Concernant l'aspartame, dont le brevet fut racheté par la firme Monsanto en 1985, sa nocivité, même à faible dose, a été démontrée. Il aggrave les risques de naissance avant terme ; en outre, il existe de très fortes présomptions que sa consommation entraîne un risque accru de cancer. Telles sont les conclusions de l'étude menée par la fondation européenne Ramazzini, institut italien privé de recherches en cancérologie environnementale.
L'amendement que nous avions déposé et dont nous avions débattu au Sénat crée une taxe additionnelle sur l'aspartame, destinée à augmenter chaque année jusqu'en 2016. Son premier objectif est d'inciter les industriels à substituer à l'aspartame d'autres édulcorants naturels ou de synthèse. À cette fin, il convient de lui ôter son avantage concurrentiel, qui repose sur le simple fait que le coût des dégâts sanitaires occasionnés est externalisé et supporté par la collectivité. De ce point de vue, la progressivité est indispensable car elle permet d'aboutir à terme à une taxation dissuasive, tout en laissant aux industriels le temps de s'adapter aux produits de substitution. Les importations seraient évidemment taxées.
Comme pour l'huile de palme, il s'agissait à la fois d'oeuvrer à la réduction de l'utilisation de l'aspartame, de doter l'assurance maladie d'une nouvelle recette et d'anticiper les risques de dépenses supplémentaires dus à des maladies favorisées par cet édulcorant.

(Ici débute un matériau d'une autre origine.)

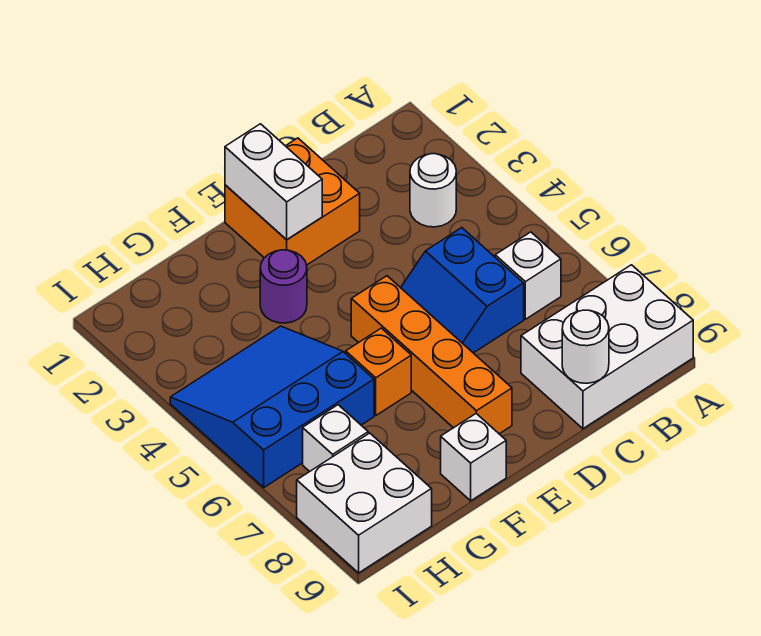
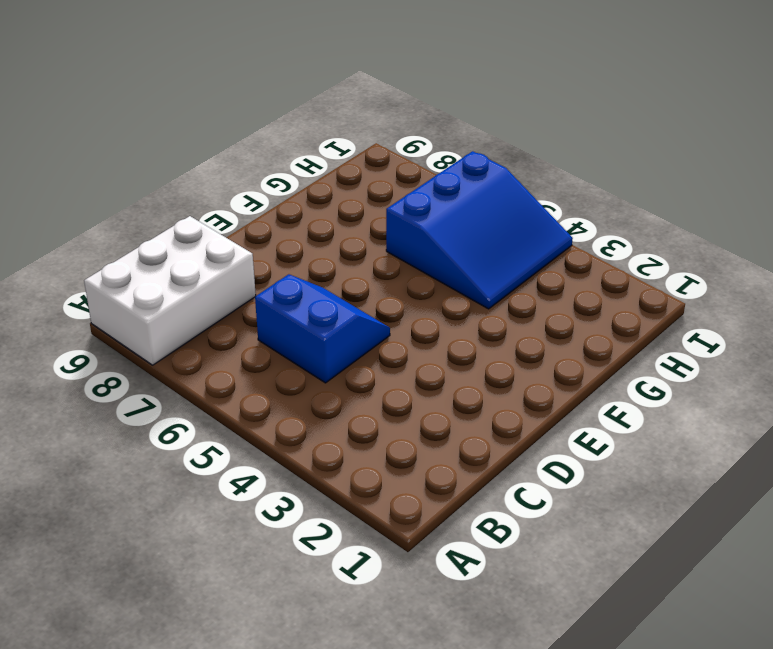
none -> white 1x1 round brick [410,154,456,227]
none -> white 1x1 brick [495,232,561,319]
none -> orange 2x2 brick [225,138,360,265]

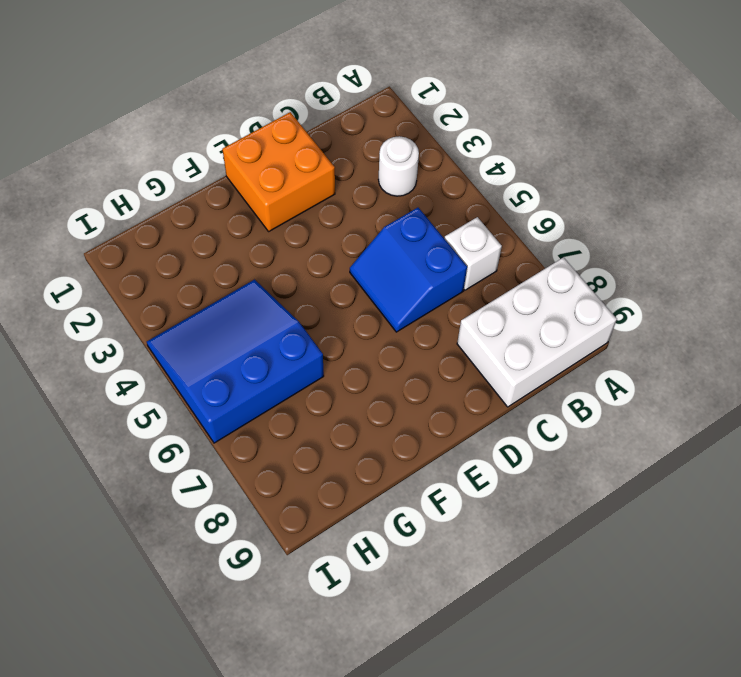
none -> orange 1x4 brick [351,276,512,434]
none -> purple 1x1 round brick [260,250,307,323]
none -> orange 1x1 brick [346,328,411,415]

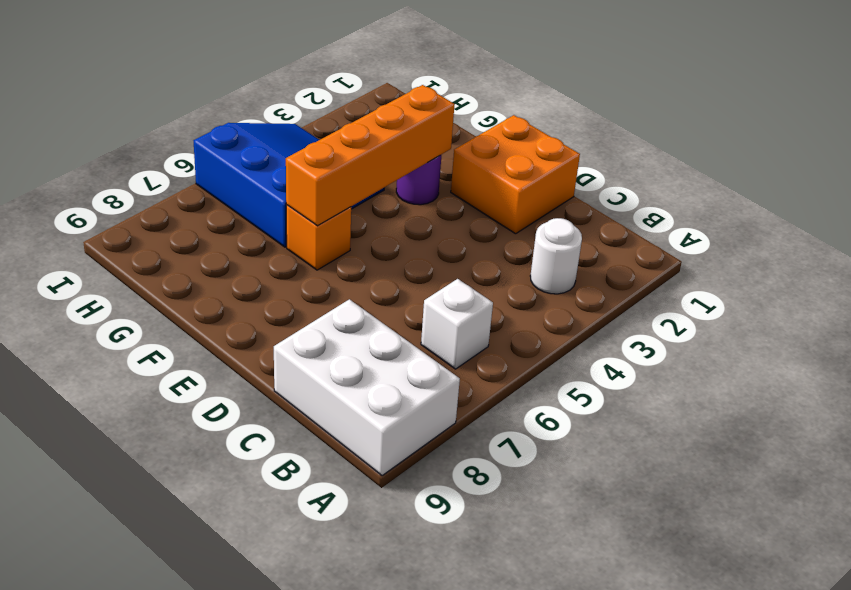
orange 1x4 brick [286,85,455,226] -> orange 1x4 brick moved to [351,276,512,434]
none -> blue 2x2 slope [401,228,524,353]
none -> white 1x1 brick [441,414,506,501]
none -> white 1x1 brick [303,405,368,472]

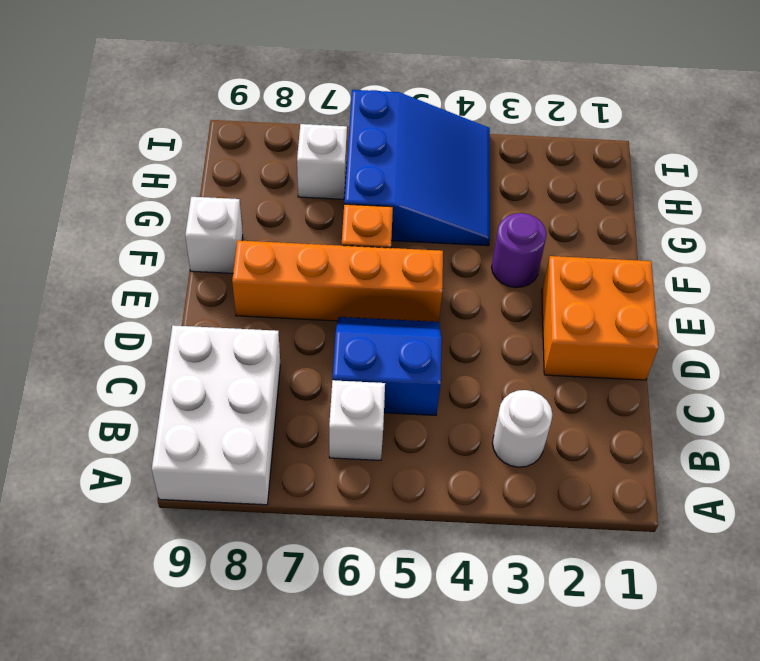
none -> white 2x2 brick [297,433,432,573]
none -> white 1x1 round brick [562,310,609,383]
none -> white 1x2 brick [225,124,322,240]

D'autres sujets de santé environnementale auraient également mérité d'être traités. Je pense particulièrement au diesel, responsable de l'émission de grandes quantités de particules très fines qui s'infiltrent aisément dans l'appareil respiratoire – débat porté par nos collègues au Sénat. Ces particules sont à l'origine de cancers et de maladies respiratoires ou dégénératives, ce qu'a officiellement confirmé l'OMS dans un rapport rendu public en juin 2012, à la suite d'une étude de longue durée.

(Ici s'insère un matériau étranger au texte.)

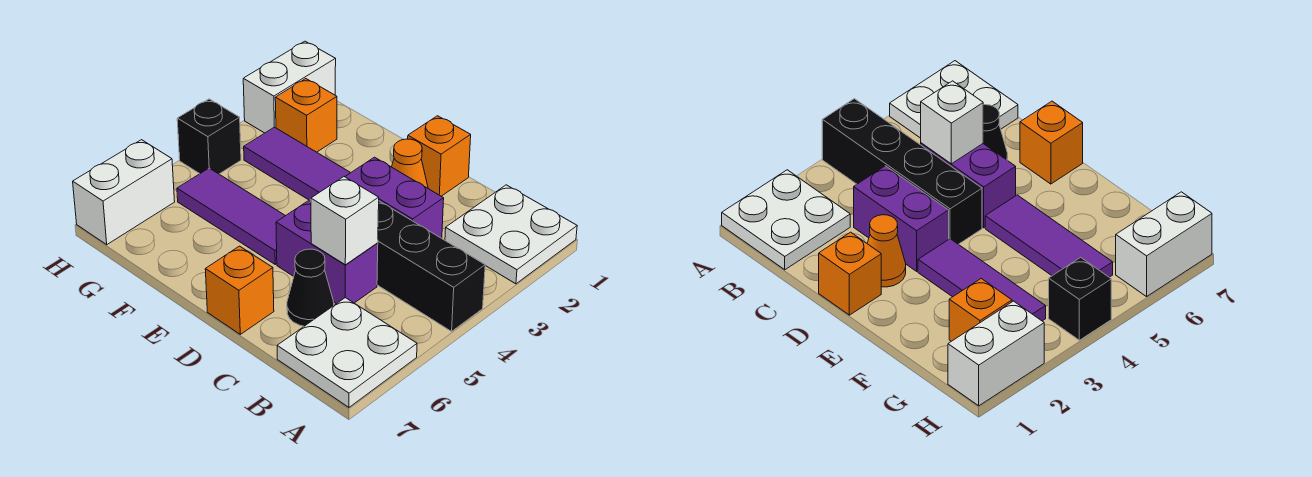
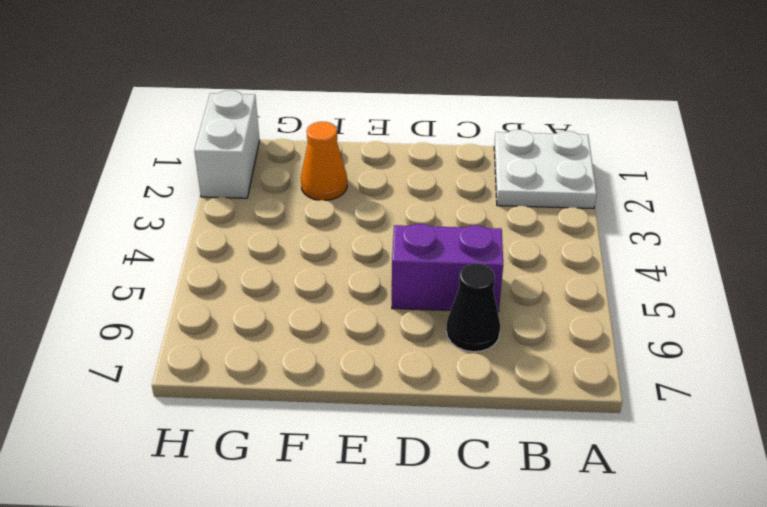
orange 1x1 cone [301,122,347,200] -> orange 1x1 cone moved to [392,139,428,188]
none -> black 1x4 brick [310,199,485,331]
none -> white 2x2 plate [277,298,417,407]
none -> purple 1x2 brick [345,157,444,238]

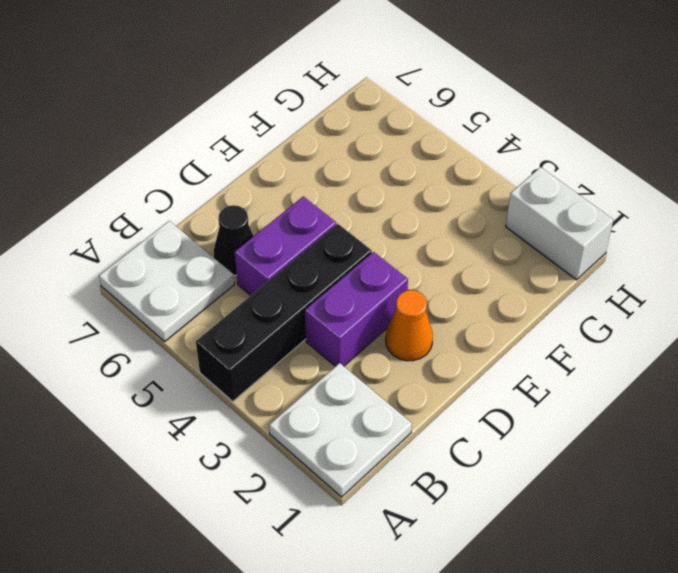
none -> orange 1x1 brick [408,116,471,196]
none -> orange 1x1 brick [205,246,274,334]
none -> purple 1x3 tile [244,127,350,200]

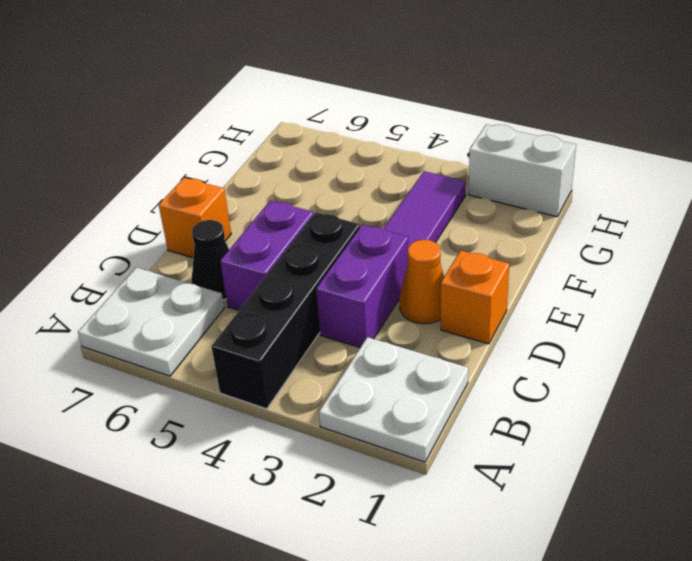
none -> purple 1x3 tile [177,168,285,264]
none -> orange 1x1 brick [275,79,337,152]
none -> black 1x1 brick [177,99,241,174]

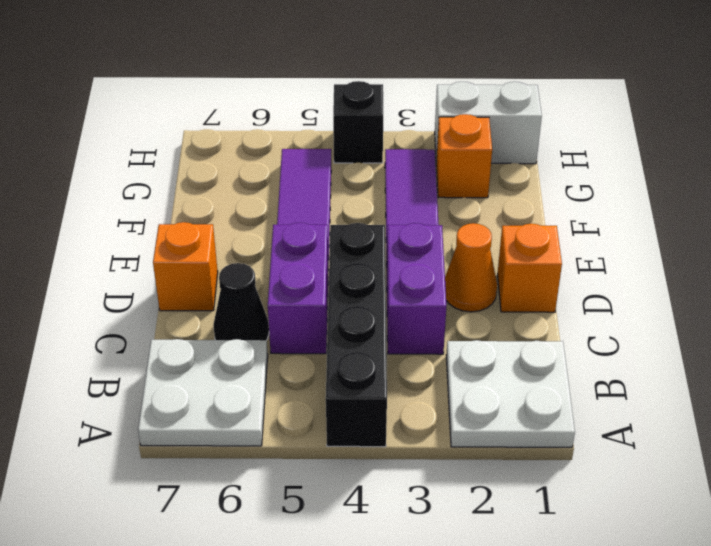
none -> white 1x2 brick [73,140,175,245]
none -> white 1x1 brick [311,177,379,265]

Lors de l'examen des crédits de la mission « Santé » du projet de loi de finances pour 2013, Mme la ministre a affirmé que les maladies chroniques ne sont pas un simple enjeu, mais le coeur même des politiques de santé publique. Nous ne pouvons que partager cette analyse. Elle rappelait, à juste titre, qu'elles représenteront très prochainement 75 % des dépenses de l'assurance maladie.
Mme la ministre a également évoqué, à de nombreuses reprises, son souci de cohérence et réaffirmé dans un même élan son ambition pour une santé publique qui soit le fer de lance de la solidarité. En renvoyant nos amendements à une future loi de santé publique, elle a placé le groupe écologiste, ainsi que nombre de Français, dans une forte attente.

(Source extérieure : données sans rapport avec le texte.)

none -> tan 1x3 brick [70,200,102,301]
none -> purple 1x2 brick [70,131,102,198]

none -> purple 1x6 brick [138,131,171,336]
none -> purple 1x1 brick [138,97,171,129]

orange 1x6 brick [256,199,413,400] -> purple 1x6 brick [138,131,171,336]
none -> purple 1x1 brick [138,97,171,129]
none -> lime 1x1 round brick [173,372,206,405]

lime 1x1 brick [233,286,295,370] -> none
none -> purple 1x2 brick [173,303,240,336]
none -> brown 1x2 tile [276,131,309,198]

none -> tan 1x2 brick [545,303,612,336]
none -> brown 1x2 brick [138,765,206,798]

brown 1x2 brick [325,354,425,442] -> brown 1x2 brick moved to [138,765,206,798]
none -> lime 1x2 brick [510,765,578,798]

À l'heure où nous savons que les crises que nous traversons sont avant tout systémiques et qu'elles mélangent tout autant les problématiques environnementales, sociales, économiques et financières, l'approche globale qui doit être la nôtre en matière de santé doit marquer le tournant d'une politique qui fait dos aux pressions des lobbies et des marchés.
Le groupe écologiste appelle donc à voter en dernière lecture le présent texte et prend rendez-vous pour le débat que nous allons ouvrir dans les prochains mois car, contrairement à d'autres, nous faisons encore confiance à la majorité. (Applaudissements sur les bancs du groupe SRC.)